Por participação, por força do Batismo, também o corpo do cristão se torna
templo de Deus (1Cor 3,16-17;
6,19; Ef 2,22). Usando
uma frase muito querida por Santo Agostinho, Christus
Totus, o Cristo inteiro é o verdadeiro lugar de culto cristão, isto
é, Cristo como Cabeça e os cristãos como membros do seu Corpo Místico. Os fiéis
que se reúnem num mesmo lugar para o culto divino são as "pedras
vivas", colocadas juntas “para a construção de um edifício espiritual” (1Pd 2,4-5). De fato, é significativo que a
palavra que antes indicava a ação do reunir-se dos cristãos, ou seja ekklesia - Igreja -, tenha passado a
indicar o mesmo lugar onde acontece a reunião. O Catecismo da Igreja Católica insiste no
fato de que as igrejas (como edifícios) "não são simples lugares de
reunião, mas significam e manifestam a Igreja que vive naquele lugar, lar de
Deus com os homens reconciliados e unidos em Cristo” (n. 1180).

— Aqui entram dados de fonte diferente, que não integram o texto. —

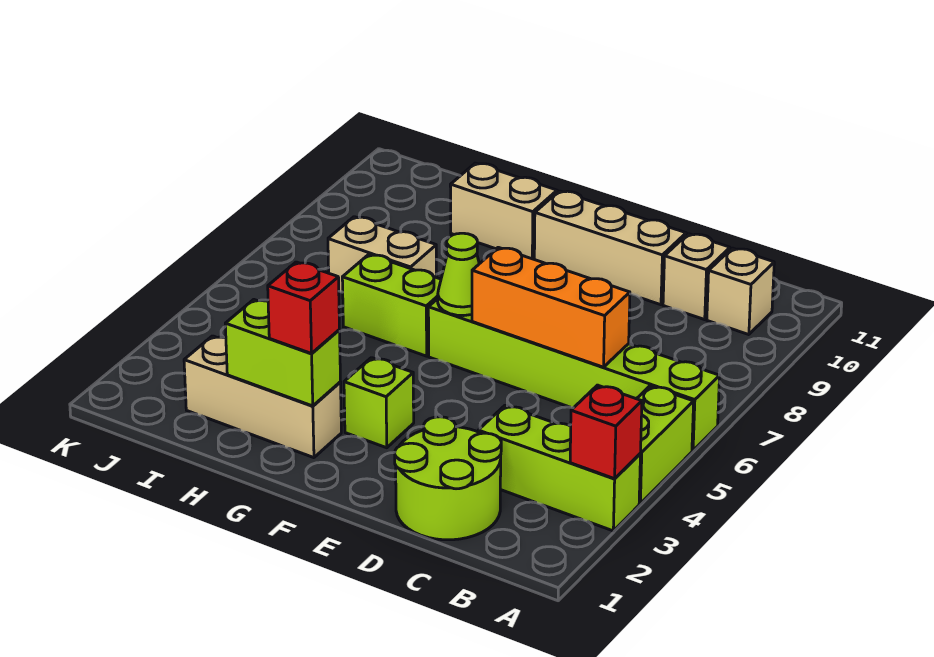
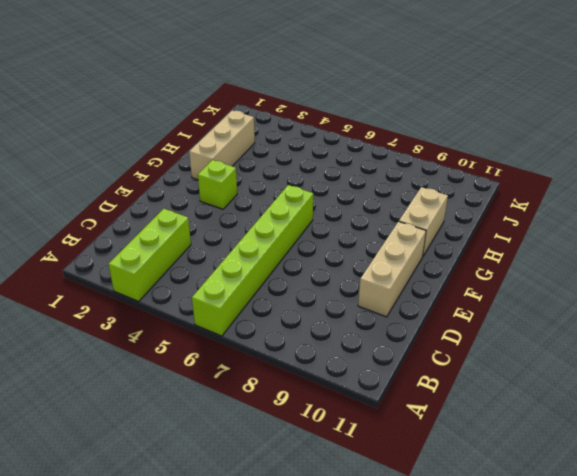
none -> lime 1x2 brick [637,386,694,504]
none -> tan 1x1 brick [707,248,774,335]
none -> lime 2x2 round brick [395,417,501,540]

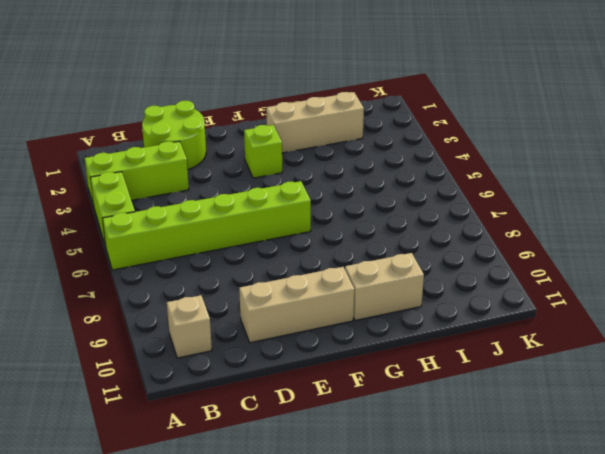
none -> tan 1x1 brick [663,234,730,320]
none -> lime 1x2 brick [342,254,441,356]
none -> tan 1x2 brick [328,217,437,292]

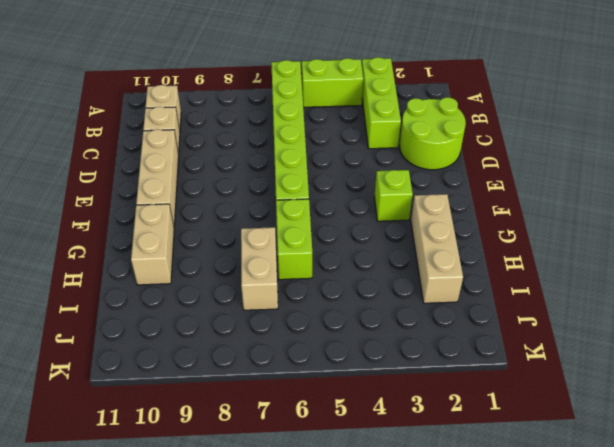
none -> red 1x1 brick [570,385,642,479]
none -> orange 1x3 brick [472,247,630,367]
none -> lime 1x1 cone [438,233,479,316]

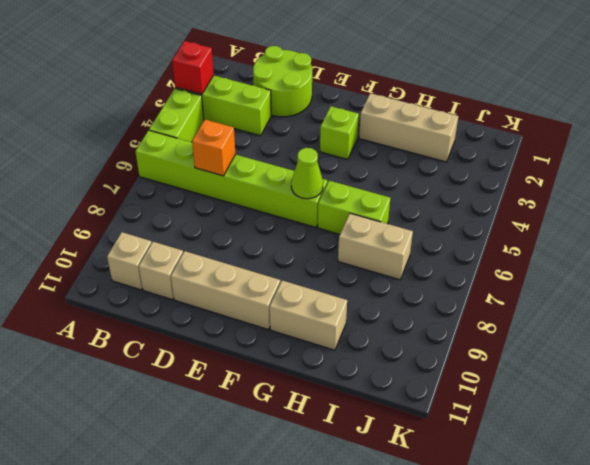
orange 1x1 brick [192,120,236,176] -> orange 1x3 brick [472,247,630,367]
none -> lime 1x2 brick [225,300,340,406]
none -> red 1x1 brick [268,262,339,354]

Em época paleo-cristã, forma típica do edifício igreja foi a
basílica com grande nave central retangular, que termina num ábside
semicircular. Tal tipo de edifício correspondia às exigência da liturgia cristã
e, ao mesmo tempo, deixava grande liberdade aos contrutores, para a escolha dos
elementos arquitetônicos e artísticos. A basílica exprime também uma orientação
axial, que abre a assembleia para as dimensões transcendente e escatológica da
ação litúrgica. Na tradição latina, a disposição do espaço litúrgico com a
orientação axial permaneceu como norma e se acha que também hoje seja a melhor
forma, porque exprime o dinamismo de uma comunidade a caminho do Senhor.
Como afirma Bento XVI, "a natureza do templo cristão
define-se pela mesma ação litúrgica” (Sacramentum
Caritatis, n. 41). Por esta razão, também o projeto das alfaias
sacras (altar, tabernáculo, sede, ambão, batistério, lugar da penitência) não
pode apenas seguir critérios funcionais. A arquitetura e a arte não são
elementos extrínsecos à liturgia e nem sequer têm uma função meramente
decorativa. Por isso, o compromisso de construir ou adequar as igrejas deve
estar permeado do Espírito e das normas da liturgia da Igreja, ou seja
daquela lex orandi que
exprime a lex credendi, e disso
nasce a grande responsabilidade seja dos que projetam seja dos que encomendam.